No. Not only is a complete unwind of the 2010 law unlikely in the current political environment in Washington, but even Trump officials themselves have said there are aspects of tougher regulation that they like.

For example, in his nomination hearing, Mnuchin voiced support for the Volcker Rule, the Dodd-Frank provision that bans banks proprietary trading. And in his comments to the Journal, Cohn said, "I'm not sitting here saying we want to go back to the good old days."

Yet the administration's swift action so early in its existence still makes clear President Trump's hope to reduce the impact of the 2010 law on the financial services industry.
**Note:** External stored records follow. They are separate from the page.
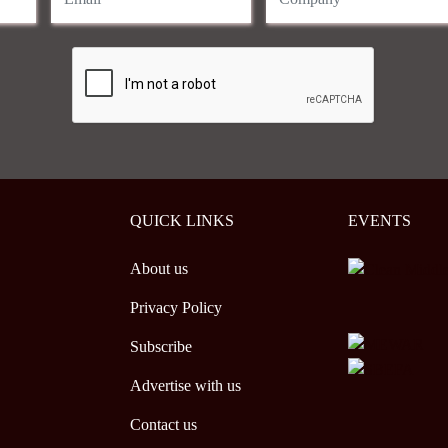
QUICK LINKS
EVENTS
About us
Privacy Policy
Subscribe
Advertise with us
Contact us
Trump "has asked us to start attacking the regulatory issues that we think are slowing down economic growth and one by one we will pick up these issues," Cohn said in an interview Friday morning on CNBC. "When we come to him with an idea…he is more than happy to get involved and he is giving us the latitude to fix what we think is wrong."

But how can the Trump administration reshape Dodd-Frank without congressional action?

Even though Dodd-Frank was sweeping, it still left considerable authority in the hands of the regulators to interpret the law when writing rules and implementing them.

While Congress wrote the law, many in the industry see the steps regulators took in the Obama administration as resulting in how the reforms have affected the industry. This ranges from the CFPB's rules on mortgage underwriting, to how Obama's Treasury supported FSOC's efforts to designate nonbank firms, to how the FDIC constructed its resolution authority for megabanks, and much more.

How future regulators interpret the law — or rather re-interpret law — could be the focus of the Trump administration's efforts.

"Dodd-Frank provides regulators substantial discretion in many places," Aaron Klein, a fellow at the Brookings Institution. "Generally, Congress draws the lines for bank regulation and lets the regulators fill in the details. And the details matter a lot."

John Heltman and Ian McKendry contributed to this article.